Offe was many things, clear positions but also an open mind. He was one of the few leading German figures to take Bauman seriously. He was the sponsor of Bauman for the Adorno Prize in 1998 (see my Sage collection Zygmunt Bauman 2002 v 1 for his Laudatio…). Claus endorsed my first Bauman book, Dialectic of Modernity, in 2000: “Bauman is the stupendously productive author of writings which are all informed by penetrating critique and a sense of existential seriousness …”. He understood that Bauman was important as a role model precisely because he refused the mould, upset or ignored the protocols of professorial self-importance. Neither of them wanted to be an Emperor. Offe also wanted to step out of the professorial circle. This makes the happy emperors twitch.

There was a moment when I got to be Offe for a day. We used to see each other at the Proceedings of the American Sociological Association. 1997 was an outreach, across the border in Toronto.
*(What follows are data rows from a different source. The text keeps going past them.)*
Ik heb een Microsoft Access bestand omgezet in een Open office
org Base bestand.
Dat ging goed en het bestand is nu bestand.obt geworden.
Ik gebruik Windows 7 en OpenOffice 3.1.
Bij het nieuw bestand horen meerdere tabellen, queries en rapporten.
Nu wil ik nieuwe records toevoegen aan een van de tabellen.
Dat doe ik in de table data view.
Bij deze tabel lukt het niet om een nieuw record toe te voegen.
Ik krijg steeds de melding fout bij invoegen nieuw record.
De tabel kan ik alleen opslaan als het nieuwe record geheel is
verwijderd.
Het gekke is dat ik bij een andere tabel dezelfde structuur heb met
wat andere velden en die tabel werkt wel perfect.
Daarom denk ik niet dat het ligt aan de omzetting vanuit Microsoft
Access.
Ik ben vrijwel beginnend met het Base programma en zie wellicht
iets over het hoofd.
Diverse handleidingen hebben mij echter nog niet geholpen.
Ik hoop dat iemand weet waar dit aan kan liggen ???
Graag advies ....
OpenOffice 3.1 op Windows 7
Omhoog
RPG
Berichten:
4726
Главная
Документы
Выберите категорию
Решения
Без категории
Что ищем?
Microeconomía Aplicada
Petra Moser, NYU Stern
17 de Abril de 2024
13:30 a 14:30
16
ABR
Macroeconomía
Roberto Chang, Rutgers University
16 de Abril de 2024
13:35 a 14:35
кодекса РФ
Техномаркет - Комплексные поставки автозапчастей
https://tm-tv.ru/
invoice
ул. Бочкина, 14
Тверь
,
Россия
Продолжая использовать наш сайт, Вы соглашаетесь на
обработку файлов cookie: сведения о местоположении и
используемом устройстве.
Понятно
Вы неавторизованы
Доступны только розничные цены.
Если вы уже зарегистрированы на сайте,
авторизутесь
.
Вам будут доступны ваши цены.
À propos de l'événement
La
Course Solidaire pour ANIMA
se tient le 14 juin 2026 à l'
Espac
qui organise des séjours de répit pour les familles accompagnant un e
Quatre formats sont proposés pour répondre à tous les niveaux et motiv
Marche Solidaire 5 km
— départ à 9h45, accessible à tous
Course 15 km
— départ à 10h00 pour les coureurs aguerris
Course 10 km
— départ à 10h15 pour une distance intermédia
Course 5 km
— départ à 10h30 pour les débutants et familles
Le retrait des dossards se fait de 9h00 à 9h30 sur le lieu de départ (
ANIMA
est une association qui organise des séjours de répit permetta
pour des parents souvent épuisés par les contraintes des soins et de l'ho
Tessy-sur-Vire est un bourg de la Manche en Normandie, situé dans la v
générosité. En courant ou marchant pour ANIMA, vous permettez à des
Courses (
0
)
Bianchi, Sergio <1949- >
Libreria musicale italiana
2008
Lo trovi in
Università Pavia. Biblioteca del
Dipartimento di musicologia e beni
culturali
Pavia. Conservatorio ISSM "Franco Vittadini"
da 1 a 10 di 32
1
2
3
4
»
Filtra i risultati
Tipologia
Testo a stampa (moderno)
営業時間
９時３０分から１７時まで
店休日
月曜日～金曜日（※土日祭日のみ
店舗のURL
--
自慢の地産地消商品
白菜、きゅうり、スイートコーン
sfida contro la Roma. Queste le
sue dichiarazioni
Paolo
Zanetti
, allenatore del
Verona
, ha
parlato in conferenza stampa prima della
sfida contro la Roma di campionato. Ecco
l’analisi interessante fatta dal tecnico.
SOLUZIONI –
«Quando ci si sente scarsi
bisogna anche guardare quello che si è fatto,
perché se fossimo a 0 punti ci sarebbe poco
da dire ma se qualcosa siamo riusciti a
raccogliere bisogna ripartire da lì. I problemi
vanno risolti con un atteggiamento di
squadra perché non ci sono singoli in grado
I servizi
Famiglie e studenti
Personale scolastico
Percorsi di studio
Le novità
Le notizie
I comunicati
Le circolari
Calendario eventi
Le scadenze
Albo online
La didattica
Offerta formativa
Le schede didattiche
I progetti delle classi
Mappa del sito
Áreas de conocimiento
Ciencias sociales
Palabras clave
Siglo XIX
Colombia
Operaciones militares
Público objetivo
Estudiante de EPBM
Jetlagged, I had forgotten my registration papers, and so was unable to enter the convention stadium. Sociology also needs to be policed. Claus descended the escalator at the entrance, unexpectedly to greet me. We laughed, and he gave me his name badge to secure my entry. I was Claus Offe for a day. I am still waiting for the inspiration to wear off.

Last email I had from him he remembered the centrality of the example of Bauman to both of us. ‘… in contrast to our great friend B., I am afraid I am slowly running out of steam as early as at age 80’. He was always ahead of me. We will miss him, and his example. Goodbye, Claus Offe, and thank you, for everything.